An English-language catalog for the exhibit will soon be available. Information can be found on the Georg Jensen Society Web site, www.gjsilver.org.

‘A shared universe.’ Back in central Copenhagen, a distinctly different exhibit was on view at the Statens Museum for Kunst. Created in honor of the centenary by Oscar-winning Danish director Bille August, “Georg Jensen 100 Years: Silver Design and Danish Art” (which closed on August 15) brought together Jensen silver and Danish paintings of the past 100 years in an impressive display of Nordic creativity.

“To me, the unique and remarkable thing about Georg Jensen silver is its timeless quality, a trait it shares with all other excellent pieces of craftsmanship,” says August in his catalog introduction. “The paintings selected from the museum collections also possess this timeless quality. I wanted the two art forms to meet in a shared universe where the eternal and universal reign. Quite simply, the exhibition is intended to be a journey of light, forms, shapes, and sensuousness.”

August believes that Scandinavian culture, because of its northern location, is deeply and unavoidably influenced by the cycle of the seasons, so he used the four seasons—with the addition of a fifth, “Thaw”—as the common thread of the exhibit. Each room was designed with as much precision and thought as a scene from a movie—as one would expect from an award-winning director.

The exhibit was a labyrinth of small rooms, with light and color contributing to the sense of each season. It began in “Summer,” with light, bright walls and lighting and organic, natural themes in jewelry and painting—but moving deeper into the maze and further into “Autumn” and “Winter,” the atmosphere became darker, the silver and artwork more abstract.
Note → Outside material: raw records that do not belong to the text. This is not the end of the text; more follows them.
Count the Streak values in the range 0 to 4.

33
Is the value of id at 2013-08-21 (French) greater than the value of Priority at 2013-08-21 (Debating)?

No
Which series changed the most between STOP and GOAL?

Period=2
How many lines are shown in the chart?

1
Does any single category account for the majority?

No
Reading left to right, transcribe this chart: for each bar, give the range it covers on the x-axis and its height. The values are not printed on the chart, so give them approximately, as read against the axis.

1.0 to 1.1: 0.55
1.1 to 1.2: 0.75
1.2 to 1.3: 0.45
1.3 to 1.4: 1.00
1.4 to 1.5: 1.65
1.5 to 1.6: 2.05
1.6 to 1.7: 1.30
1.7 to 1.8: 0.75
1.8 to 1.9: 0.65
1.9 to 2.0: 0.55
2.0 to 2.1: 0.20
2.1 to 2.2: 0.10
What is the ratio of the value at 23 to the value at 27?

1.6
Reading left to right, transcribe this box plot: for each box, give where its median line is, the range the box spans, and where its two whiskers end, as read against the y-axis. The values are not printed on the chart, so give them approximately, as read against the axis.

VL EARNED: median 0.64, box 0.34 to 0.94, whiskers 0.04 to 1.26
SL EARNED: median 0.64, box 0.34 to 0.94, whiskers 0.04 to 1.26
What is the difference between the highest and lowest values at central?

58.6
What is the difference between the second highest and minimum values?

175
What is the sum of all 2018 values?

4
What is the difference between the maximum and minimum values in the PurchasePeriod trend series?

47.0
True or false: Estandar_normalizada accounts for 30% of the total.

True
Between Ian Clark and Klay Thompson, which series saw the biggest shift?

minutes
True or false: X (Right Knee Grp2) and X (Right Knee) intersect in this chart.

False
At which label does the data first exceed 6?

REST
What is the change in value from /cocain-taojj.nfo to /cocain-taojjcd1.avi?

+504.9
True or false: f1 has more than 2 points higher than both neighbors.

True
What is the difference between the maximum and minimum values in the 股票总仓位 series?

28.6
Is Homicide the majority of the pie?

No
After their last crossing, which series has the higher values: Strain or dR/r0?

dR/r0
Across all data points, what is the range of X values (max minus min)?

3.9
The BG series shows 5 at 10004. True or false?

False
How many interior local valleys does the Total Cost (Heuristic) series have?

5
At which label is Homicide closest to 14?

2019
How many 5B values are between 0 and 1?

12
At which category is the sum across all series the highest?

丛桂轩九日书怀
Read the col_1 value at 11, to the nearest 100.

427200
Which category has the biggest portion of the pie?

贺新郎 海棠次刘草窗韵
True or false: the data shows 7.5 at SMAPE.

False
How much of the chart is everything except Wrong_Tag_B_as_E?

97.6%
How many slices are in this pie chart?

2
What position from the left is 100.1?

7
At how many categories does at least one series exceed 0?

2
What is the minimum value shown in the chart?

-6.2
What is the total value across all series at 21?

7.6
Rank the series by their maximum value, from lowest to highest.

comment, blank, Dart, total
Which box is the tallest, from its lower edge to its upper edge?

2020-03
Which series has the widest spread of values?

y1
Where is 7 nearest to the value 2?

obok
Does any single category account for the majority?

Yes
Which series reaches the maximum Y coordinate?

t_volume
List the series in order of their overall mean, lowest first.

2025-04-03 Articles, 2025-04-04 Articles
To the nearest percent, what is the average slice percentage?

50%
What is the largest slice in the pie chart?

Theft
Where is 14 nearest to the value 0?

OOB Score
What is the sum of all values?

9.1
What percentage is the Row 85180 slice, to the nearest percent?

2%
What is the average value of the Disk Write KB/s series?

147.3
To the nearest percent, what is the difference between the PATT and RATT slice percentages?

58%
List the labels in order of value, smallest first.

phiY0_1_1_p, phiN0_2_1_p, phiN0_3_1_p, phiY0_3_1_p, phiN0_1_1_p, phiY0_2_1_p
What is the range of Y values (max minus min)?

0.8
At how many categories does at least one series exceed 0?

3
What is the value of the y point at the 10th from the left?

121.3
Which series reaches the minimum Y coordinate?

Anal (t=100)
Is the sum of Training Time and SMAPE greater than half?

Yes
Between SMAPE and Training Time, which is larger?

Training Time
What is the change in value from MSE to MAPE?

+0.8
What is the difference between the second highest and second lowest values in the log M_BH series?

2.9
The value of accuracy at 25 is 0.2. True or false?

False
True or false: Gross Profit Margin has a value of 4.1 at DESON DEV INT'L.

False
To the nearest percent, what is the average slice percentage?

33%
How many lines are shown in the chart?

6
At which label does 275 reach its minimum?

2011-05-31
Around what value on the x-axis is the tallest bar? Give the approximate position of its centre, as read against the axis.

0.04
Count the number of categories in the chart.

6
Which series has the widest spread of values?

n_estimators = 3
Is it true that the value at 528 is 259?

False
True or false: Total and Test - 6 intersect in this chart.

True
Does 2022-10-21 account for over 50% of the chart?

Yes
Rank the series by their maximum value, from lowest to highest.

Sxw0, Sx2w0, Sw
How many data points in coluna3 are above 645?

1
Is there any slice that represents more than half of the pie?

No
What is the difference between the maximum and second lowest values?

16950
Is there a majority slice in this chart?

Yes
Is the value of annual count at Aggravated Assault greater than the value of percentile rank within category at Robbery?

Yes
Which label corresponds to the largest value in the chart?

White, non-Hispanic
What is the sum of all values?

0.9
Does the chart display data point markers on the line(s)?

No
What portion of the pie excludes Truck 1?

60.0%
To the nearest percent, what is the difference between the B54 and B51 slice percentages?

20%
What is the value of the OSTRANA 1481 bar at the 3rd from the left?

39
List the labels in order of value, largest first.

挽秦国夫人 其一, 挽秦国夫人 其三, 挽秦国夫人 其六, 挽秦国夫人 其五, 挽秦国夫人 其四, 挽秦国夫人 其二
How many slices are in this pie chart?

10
The seasonal summer/floral, winter/abstract, spring/playful themes worked well with the silver pieces, as they mirrored the progression of Jensen company design. The early, nature-inspired skønvirke designs by Jensen himself gradually morphed into the later pieces designed by company workmasters—such as Henning Koppel’s Covered Fish Platter of 1954—in which any Art Nouveau embellishments were stripped away to reveal the simple, clean curves underneath.

The dark “Winter” gallery was particularly powerful. Midnight blue walls and tiny beams of light scattered across the floor suggested an arctic winter atmosphere, with sculptural silver bowls and platters—their fluid lines frozen into shape—grouped in the center of the room and lit from above. On the far wall, a ring and watch display was set into the wall amid another constellation of tiny lights. The pieces, mostly contemporary diamond designs, were lit to emphasize their own beams of light.

In “Thaw,” the viewer emerged from the darkness of winter into bright, diffused light and natural tones of beige. A long corridor, lined with a series of tea/coffee sets on stippled columns, showcased designs that became less abstract and more organic, leading to the arrival of “Spring,” with warm yellow tones and an emphasis on playful, lighthearted design. Here Henning Koppel’s 1948 “Pregnant Duck” pitcher shared the room with Allan Scharff’s “Ibis” pitcher from 1991, while the lavender-colored exit wall was covered with hundreds of “Daisy” brooches. The small and large silver or white enamel brooches—from an original 1940 design by A. Michelsen in celebration of the birth of the current Danish Queen Margrethe II—were arranged haphazardly into a vine-like form that progressed along the wall toward the exit.

In May, the exhibit was burglarized and a number of Jensen pieces were stolen. “They [the intruders] got through eight locked doors, so they were professionals,” said Maria Jankuhn, a Jensen company representative. “But when they got in, all they took were items that are still in production—nothing that we couldn’t immediately call up and replace, thankfully.”

While the company was able to replace the items, none of the stolen pieces have been recovered. “Unfortunately,” said Jankuhn, “in an effort to conserve energy, the museum had put the lights down very low, so only shadowy figures showed up on the security cameras. It could have been anyone in there for all you could tell—it could have been Santa Claus or even the Queen herself!”